[Stored data entries]
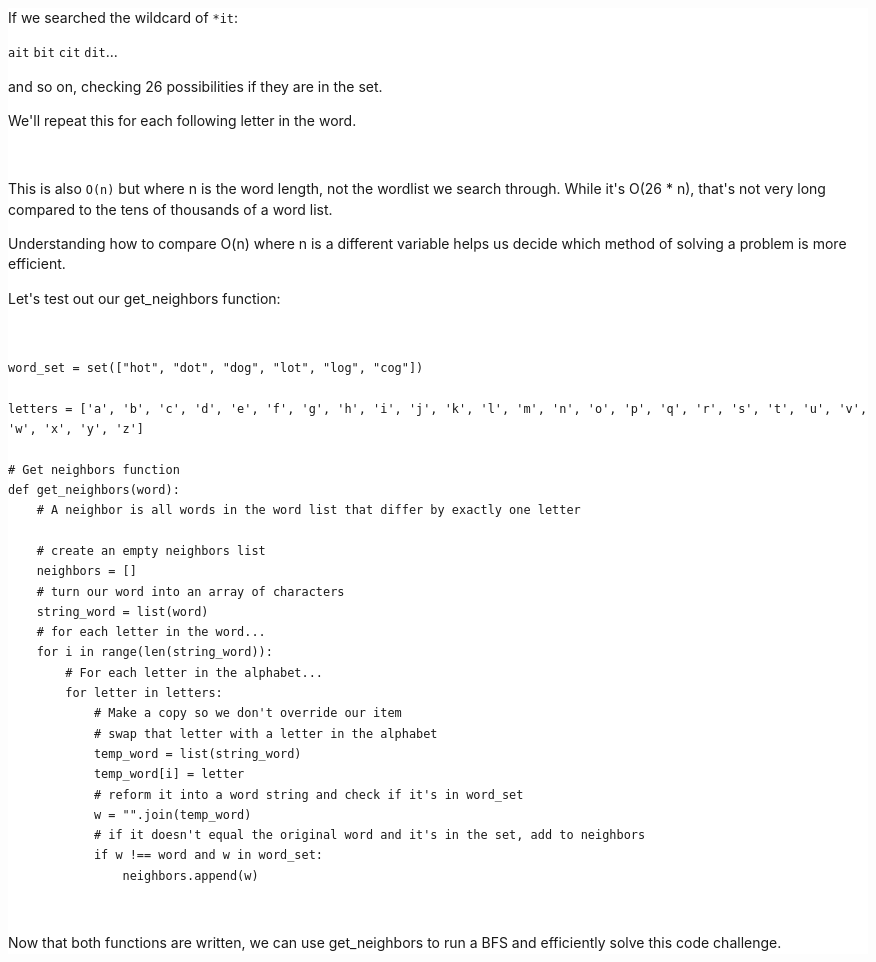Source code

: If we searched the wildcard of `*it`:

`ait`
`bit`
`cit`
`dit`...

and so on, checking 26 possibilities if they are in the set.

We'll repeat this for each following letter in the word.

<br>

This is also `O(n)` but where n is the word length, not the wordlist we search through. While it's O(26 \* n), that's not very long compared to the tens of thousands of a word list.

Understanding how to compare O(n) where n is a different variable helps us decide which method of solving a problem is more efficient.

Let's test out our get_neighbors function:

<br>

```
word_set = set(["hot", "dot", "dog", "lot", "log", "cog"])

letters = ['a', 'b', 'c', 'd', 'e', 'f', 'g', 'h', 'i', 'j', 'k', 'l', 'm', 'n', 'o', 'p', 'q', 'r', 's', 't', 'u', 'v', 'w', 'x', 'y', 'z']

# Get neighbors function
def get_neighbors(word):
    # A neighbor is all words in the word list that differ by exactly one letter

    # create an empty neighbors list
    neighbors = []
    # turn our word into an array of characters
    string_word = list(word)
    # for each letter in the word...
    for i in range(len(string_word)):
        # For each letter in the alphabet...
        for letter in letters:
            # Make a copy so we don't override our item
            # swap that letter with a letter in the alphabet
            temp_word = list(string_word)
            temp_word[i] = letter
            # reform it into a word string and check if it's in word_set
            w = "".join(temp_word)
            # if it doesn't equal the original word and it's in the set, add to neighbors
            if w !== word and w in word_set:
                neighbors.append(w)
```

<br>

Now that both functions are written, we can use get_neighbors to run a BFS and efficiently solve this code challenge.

---

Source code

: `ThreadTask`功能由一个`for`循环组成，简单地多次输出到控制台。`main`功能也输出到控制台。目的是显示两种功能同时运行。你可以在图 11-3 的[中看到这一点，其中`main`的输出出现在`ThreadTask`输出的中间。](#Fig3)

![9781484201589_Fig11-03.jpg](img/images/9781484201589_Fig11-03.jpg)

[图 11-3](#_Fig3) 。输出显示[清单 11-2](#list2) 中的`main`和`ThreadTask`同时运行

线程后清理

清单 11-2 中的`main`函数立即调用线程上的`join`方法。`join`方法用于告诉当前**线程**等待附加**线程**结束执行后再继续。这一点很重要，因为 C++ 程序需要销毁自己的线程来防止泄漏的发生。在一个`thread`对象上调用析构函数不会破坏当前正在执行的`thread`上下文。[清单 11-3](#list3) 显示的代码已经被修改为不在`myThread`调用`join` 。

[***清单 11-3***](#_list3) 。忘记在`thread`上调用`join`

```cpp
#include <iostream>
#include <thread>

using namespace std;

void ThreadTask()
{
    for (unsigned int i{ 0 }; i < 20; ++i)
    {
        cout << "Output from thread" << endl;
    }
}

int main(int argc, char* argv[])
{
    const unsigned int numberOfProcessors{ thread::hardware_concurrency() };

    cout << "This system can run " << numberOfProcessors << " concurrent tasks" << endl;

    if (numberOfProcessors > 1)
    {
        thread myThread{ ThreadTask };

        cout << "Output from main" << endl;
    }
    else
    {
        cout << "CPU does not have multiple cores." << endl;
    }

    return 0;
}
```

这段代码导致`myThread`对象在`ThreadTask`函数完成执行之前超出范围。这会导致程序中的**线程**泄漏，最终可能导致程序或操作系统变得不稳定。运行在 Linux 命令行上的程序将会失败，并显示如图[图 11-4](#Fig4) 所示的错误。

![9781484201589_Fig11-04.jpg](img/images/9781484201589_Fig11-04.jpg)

...

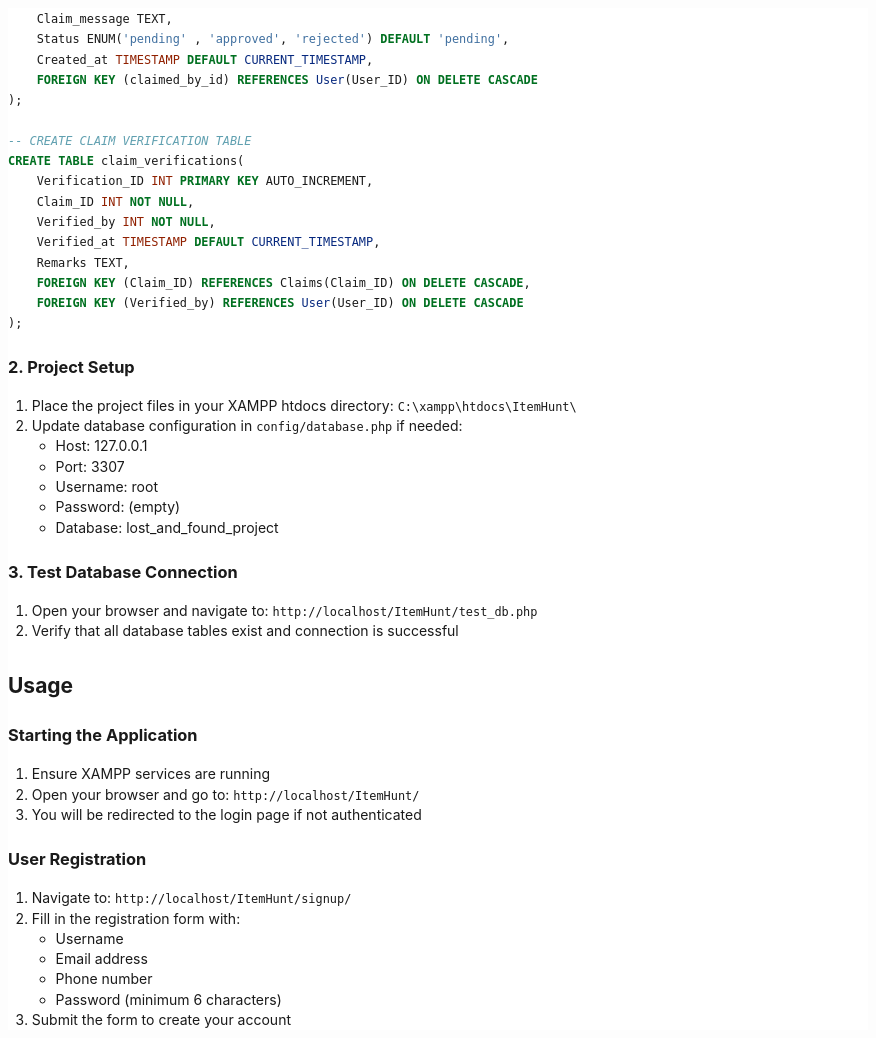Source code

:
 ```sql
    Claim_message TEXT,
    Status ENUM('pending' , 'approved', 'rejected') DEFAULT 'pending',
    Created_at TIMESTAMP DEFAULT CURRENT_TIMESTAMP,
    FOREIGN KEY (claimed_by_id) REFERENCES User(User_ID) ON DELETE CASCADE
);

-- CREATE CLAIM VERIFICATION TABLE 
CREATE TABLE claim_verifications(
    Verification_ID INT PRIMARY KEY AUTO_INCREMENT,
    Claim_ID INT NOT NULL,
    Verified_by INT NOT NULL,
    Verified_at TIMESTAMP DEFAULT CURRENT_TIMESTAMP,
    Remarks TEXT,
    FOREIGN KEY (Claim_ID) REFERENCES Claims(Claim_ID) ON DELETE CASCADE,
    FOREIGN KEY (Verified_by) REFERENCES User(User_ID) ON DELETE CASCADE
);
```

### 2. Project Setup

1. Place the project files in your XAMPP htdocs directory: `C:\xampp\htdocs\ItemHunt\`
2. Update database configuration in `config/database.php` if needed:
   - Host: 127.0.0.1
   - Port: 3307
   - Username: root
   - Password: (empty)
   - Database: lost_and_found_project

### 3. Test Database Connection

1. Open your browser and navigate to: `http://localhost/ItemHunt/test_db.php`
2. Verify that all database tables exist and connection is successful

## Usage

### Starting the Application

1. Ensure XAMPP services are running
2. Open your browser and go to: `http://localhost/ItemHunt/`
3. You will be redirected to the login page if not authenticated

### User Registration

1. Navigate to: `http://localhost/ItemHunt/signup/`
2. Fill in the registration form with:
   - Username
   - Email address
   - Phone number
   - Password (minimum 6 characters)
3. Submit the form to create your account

* EXERCISE REQUIREMENTS
Wherever the string "CASCADE" occurs in the data, copy the line that holds it.

* ANSWER SPACE
    FOREIGN KEY (claimed_by_id) REFERENCES User(User_ID) ON DELETE CASCADE
    FOREIGN KEY (Claim_ID) REFERENCES Claims(Claim_ID) ON DELETE CASCADE,
    FOREIGN KEY (Verified_by) REFERENCES User(User_ID) ON DELETE CASCADE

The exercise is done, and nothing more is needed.